A Woman’s Kaleidoscope. Chapter 2

First Teenage Love; Pehla Pehla Pyaar


So for today we talk about “Love”. In the population of 1.311 billion in India your chances to meet that one person in your teenage is a little less, a lot less, very actually. But I think I found mine at the age of 17. Hey, my name is Divya Solanki and this is my kaleidoscope. My life is my roller coaster journey as a teenager. I hustle all the day, I learn new things but I love my life just the way it is. This is my story!

I took a deep breath and got just ready for the real deal, high school. Like anybody else I heard all great things about high school from seniors. The senior wing it was, a big basketball court, this ginormous field where we played other sports, bigger library and others were just some added perks of being a senior. By this time almost all my friends were dating but me of course. I was just third wheeling but I was a happy kid. Loving and cherishing it all.


My take on relationships was not really what we normally read in novels. I did not expect a prince charming or a boyfriend for starters at all.

“I always thought I was different, I always thought I was more than just somebody’s babe/baby/bae and etc. I was Divya. My friends always told me that it was the most amazing thing in life and blah blah.. But I really thought it was just hormones until it happened to me”.

I first saw him in the music room. Ask me about it? There was a rush of feelings when I saw him for the first time. His one hand was on the body of the guitar and with the other hand he was trying to tune the guitar. He had a confused look on his face, he was definitely the cutest guitarist in the room that day- that very day I knew there will be something. I did not see this coming.

We had mutual friends so I got a lot of time with him.

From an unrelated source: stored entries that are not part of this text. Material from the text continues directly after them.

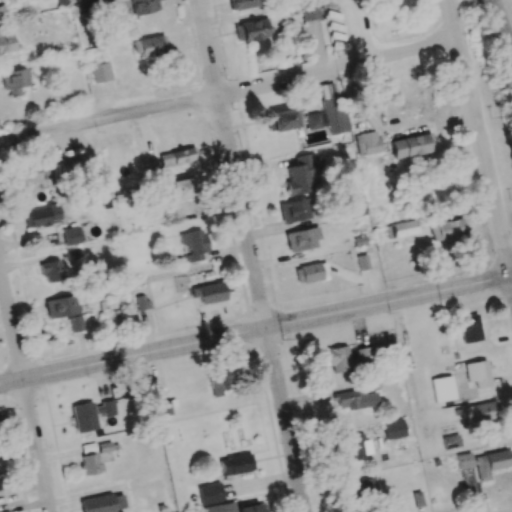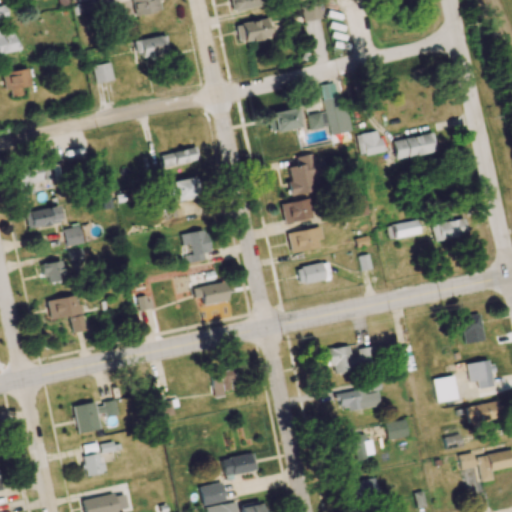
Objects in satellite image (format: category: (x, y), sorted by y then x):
building: (81, 0)
building: (241, 4)
building: (143, 6)
building: (309, 11)
building: (2, 12)
railway: (499, 27)
building: (250, 30)
building: (6, 40)
building: (149, 46)
building: (100, 72)
building: (14, 81)
road: (228, 94)
building: (333, 112)
building: (283, 120)
building: (314, 120)
road: (477, 137)
building: (366, 143)
building: (411, 146)
building: (176, 157)
road: (231, 163)
building: (299, 175)
building: (36, 179)
building: (179, 189)
building: (354, 207)
building: (181, 209)
building: (294, 210)
building: (40, 217)
building: (400, 229)
building: (445, 230)
building: (70, 236)
building: (301, 240)
building: (193, 244)
building: (72, 254)
building: (50, 271)
building: (310, 273)
road: (510, 283)
building: (208, 293)
building: (141, 302)
building: (64, 310)
road: (11, 325)
building: (469, 329)
road: (256, 330)
building: (343, 359)
building: (478, 373)
building: (220, 383)
building: (370, 385)
building: (442, 389)
building: (355, 399)
building: (479, 412)
building: (83, 417)
road: (286, 420)
building: (392, 429)
road: (36, 446)
building: (355, 446)
building: (483, 462)
building: (90, 464)
building: (235, 464)
building: (358, 490)
building: (209, 493)
building: (417, 499)
building: (103, 503)
building: (219, 507)
building: (247, 507)
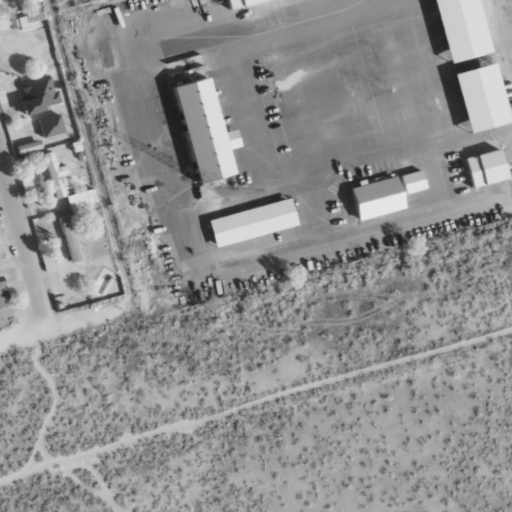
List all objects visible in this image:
building: (241, 3)
building: (29, 20)
building: (461, 29)
building: (39, 94)
building: (481, 99)
building: (51, 125)
building: (205, 130)
building: (485, 169)
building: (55, 175)
building: (28, 187)
building: (81, 198)
building: (377, 198)
building: (252, 222)
road: (187, 236)
road: (23, 245)
building: (2, 293)
road: (65, 325)
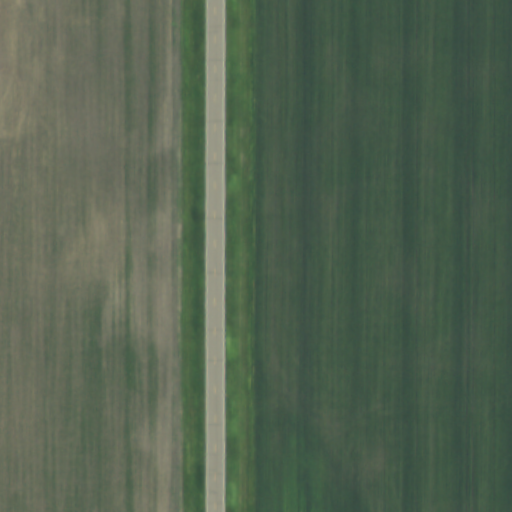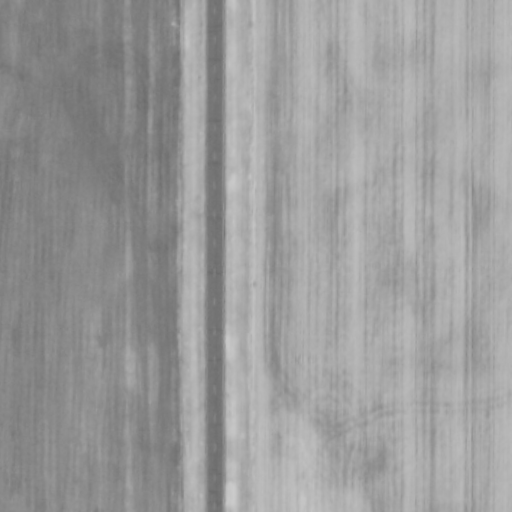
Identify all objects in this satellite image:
road: (222, 256)
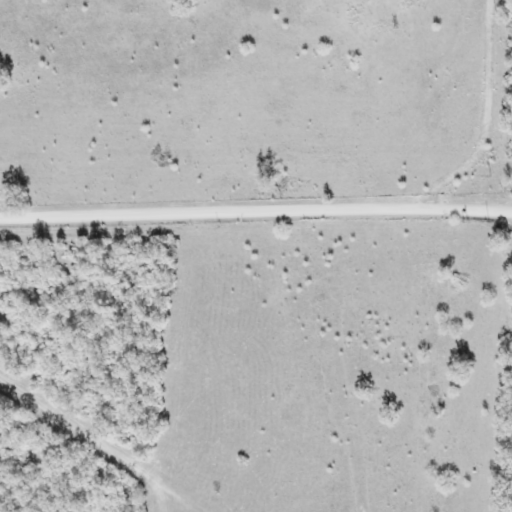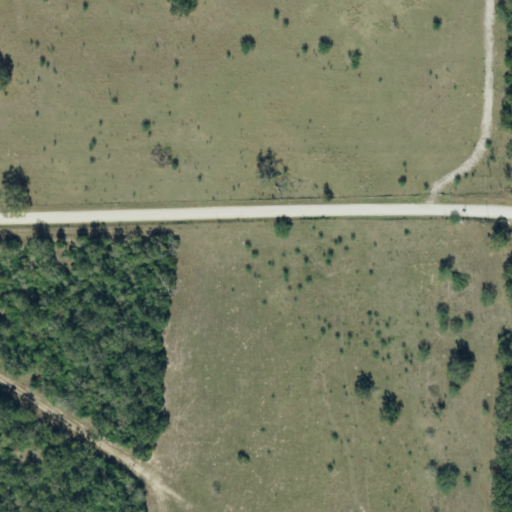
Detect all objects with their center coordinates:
road: (256, 212)
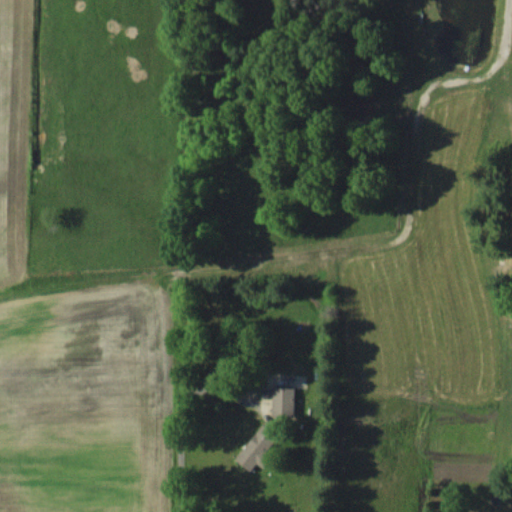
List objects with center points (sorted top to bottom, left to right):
building: (283, 401)
road: (180, 442)
building: (259, 446)
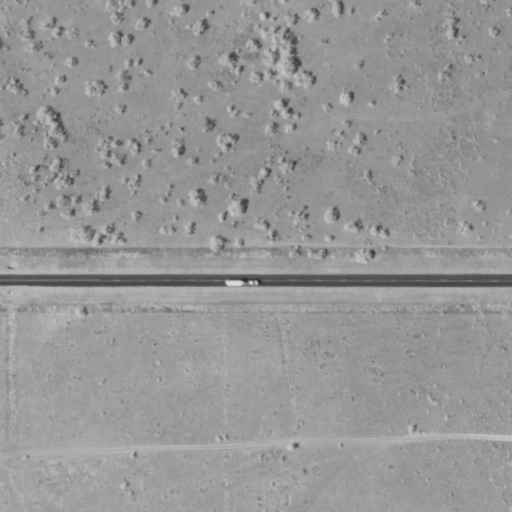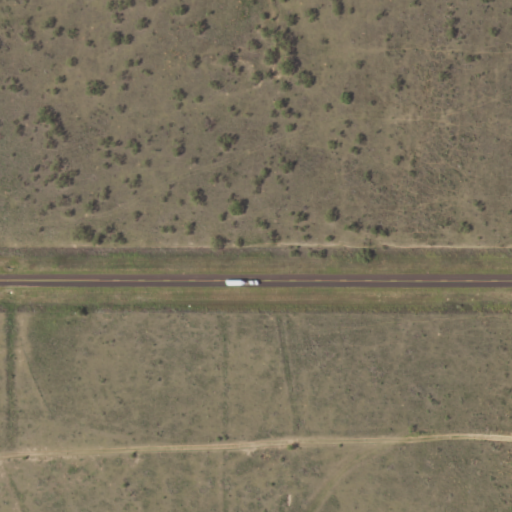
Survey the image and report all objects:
road: (256, 282)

We bonded over stealing momos from each other in the canteen, exchanging notes in the class room, singing awfully though he was the only person in 17 years to tell me that I could actually sing, teaching me how to play guitar and telling me how smart I was (I was not), was some amazing things we did. Not cheesy believe me.


He completed me, at-least that’s what we thought as a 17 year old.


I knew it was real when he kneeled down and gave me the rose, I knew it would last, I thought at-least this will last. After few months of ups and downs we realized we were not compatible enough. We decided to part our ways.


My heart throbbed with pain, I was numb, I went into this deep pit hole, I felt my life turned upside down. Not because he fancied me but because he was my first love, the first time I held somebody’s hand and walked in the rain, the first time I knew what it was like to be kissed on the forehead. It was all love.

“Love stories should not have to last for years to prove that they were real. Sometimes even the days, the coffee dates, or the person telling you that they cared is enough. You don’t move on, you just part your ways for a better life. It does not mean you hate them, it just means that you were not compatible enough but what once was there was real. It was you and him and it was true.”

Sometimes when I don’t want to act mature and just be a teenager my brains and my heart submerged asks me, “We walked away from each other like we never wanted each other. I can’t even remember how your voice sounds, the smell of you and god that really hurts”.